It's all in the technique when it comes to swimming
It's all in the technique when it comes to swimming
Triathletes are not the only people who go in for the classic endurance sports of swimming, running and cycling. Swimming in particular is considered good for your health. It is also good for those who want to lose weight.

"Swimming after handball, water polo and ice hockey is the sport that expends the most energy," noted Roland Baartz, a sports scientist at Hamburg University. Regular swimming diminishes the spare tyre around the waist and puts far less strain on ligaments and joints than do land-based sports like running.

Swimming also exercises muscle groups that you are normally unaware of.

If burning calories is your main goal when you swim, steer clear of overheated pools. The colder the water, the more energy your body requires to maintain its normal operating temperature. And so it burns fat.

"The key in swimming is technique," remarked Ulrich Ossenberg, who has run a swimming school in the German town of Schmallenberg for 25 years. A person who is running can place one foot ahead of the other any way he likes, and still arrive at a finish line 40 kilometres away, he pointed out.

When swimming, however, "it's important that your movements are bio-mechanically correct," Ossenberg said.

The breaststroke is not wholly advisable from an orthopaedic standpoint, especially for people who perform it improperly by keeping the head bent back out of the water instead of submerging it and propelling the body forward underwater in a flat, stretched position. Stiff neck muscles can be the price of keeping a hairdo in place.

Another problem is the breaststroke's "frog kick," which can strain the knee joint.
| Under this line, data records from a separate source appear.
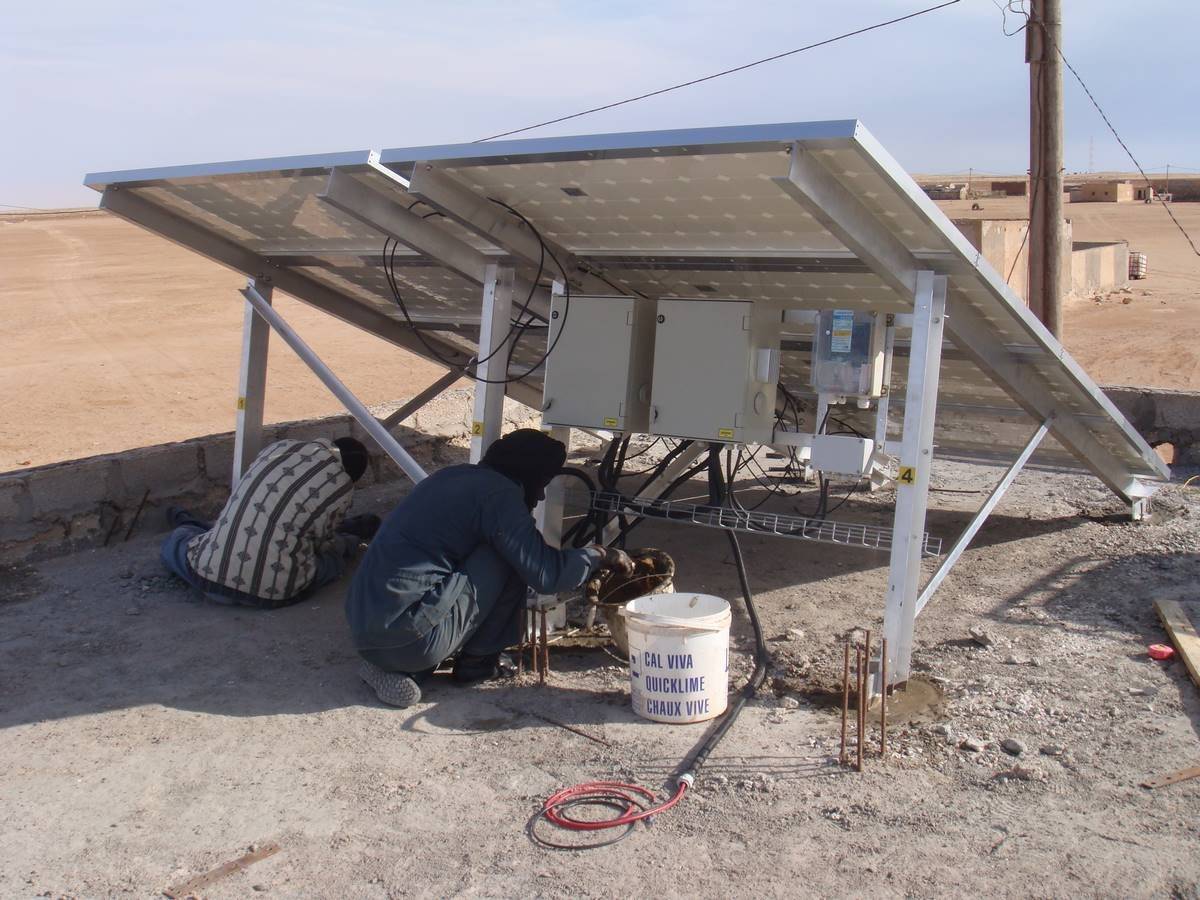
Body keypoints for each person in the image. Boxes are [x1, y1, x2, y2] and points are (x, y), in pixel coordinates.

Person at [345, 428, 633, 708]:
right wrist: (597, 555)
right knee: (509, 554)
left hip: (363, 627)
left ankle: (393, 667)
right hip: (411, 639)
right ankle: (477, 663)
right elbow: (546, 573)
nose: (542, 496)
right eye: (542, 483)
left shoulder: (451, 476)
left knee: (483, 552)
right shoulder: (500, 496)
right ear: (527, 474)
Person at [161, 437, 380, 609]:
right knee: (333, 559)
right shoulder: (342, 489)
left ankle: (201, 530)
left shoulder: (280, 448)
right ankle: (352, 540)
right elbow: (322, 546)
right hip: (275, 592)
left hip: (207, 577)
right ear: (351, 478)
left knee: (180, 537)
"The knee joint is a hinge joint and ill-suited to the breaststroke," Baartz said. "That's why a lot of people twist their hips and don't move their legs synchronously." Baartz said that nearly one in two people made this mistake when swimming the breaststroke. Recreational swimmers should make sure to move both legs simultaneously.
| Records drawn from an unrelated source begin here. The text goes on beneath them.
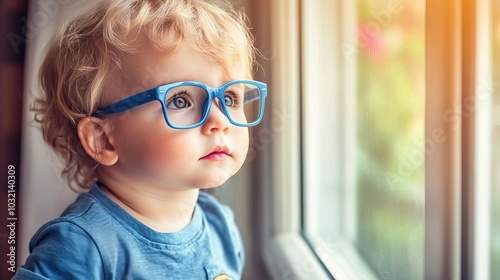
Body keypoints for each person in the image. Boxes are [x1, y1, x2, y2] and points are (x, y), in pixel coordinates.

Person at [13, 0, 267, 279]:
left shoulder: (220, 226)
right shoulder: (81, 247)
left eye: (229, 98)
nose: (220, 122)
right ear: (103, 139)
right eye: (180, 100)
"The backstroke is the most relaxed swimming style," Ossenberg said. As in "the jellyfish" or "dead man's float," the body lies on the water, breathing is easy, and movement can be reduced nearly to swimming in place.

By "backstroke" Ossenberg did not mean the competitive swimming style that is swum on the back. "That's the back crawl," he said. "The backstroke is like the breaststroke: The arms are spread outward and then drawn in again."
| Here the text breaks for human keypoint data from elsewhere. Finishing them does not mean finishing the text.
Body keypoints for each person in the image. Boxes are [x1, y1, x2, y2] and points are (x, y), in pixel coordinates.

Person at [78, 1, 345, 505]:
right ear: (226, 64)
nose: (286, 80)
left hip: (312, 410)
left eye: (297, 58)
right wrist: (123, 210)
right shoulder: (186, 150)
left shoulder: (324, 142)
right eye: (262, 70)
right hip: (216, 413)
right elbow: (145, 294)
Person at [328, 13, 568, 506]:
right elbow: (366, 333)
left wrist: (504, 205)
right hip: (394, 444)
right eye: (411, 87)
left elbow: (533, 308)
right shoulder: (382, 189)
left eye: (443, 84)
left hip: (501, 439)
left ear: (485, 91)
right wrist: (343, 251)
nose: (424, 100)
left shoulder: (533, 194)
The fastest swimming style is the front crawl, which is nearly universally swum in freestyle competitions. Both arms and legs move alternately. Breaths are usually taken by turning the head to the side after after every cycle of movement. Sometimes breaths are taken alternately from the left and right sides, with the face remaining underwater for a full arm cycle.

According to Baartz, many recreational swimmers overuse their legs when doing the front crawl. "Most of them get out of breath because they're ceaselessly wriggling their legs," he said. "The legs have big muscle groups and have to be supplied with a lot of energy, but they account for no more than 20 per cent of the propulsion in a front crawl."

Hence swimmers should rely on arm strength when doing the front crawl - and the back crawl too.

Swimming instructor Annette Gasper, who runs a company in Darmstadt called Total Training Europe/Swimpower.de and helps recreational swimmers optimise their technique, is an expert on the perfect front-crawl style.

"Effective swimming boils down to three criteria: posture in the water, breathing and how to generate as much propulsion as possible," she said.

"For the front crawl, the body should lie flat as a board in the water," Gasper explained. "The less frontal resistance you offer the water, the faster you can go."

Gasper said that many recreational swimmers, fearful of becoming disoriented, lifted their head out of the water. This "ruined their posture" because their body then tilted, their feet sank, and effective propulsion became impossible.

To effectively generate propulsion during the front crawl, the forearms must form a paddle that moves downward in front of the belly until the thumb reaches thigh-level. The elbow is then lifted slightly and the arm stretched forward out of the water.

Under no circumstances should a stretched arm move downward underwater like a mill wheel.

"If you push down a stretched arm, you lift the upper body out of the water," Gasper warned.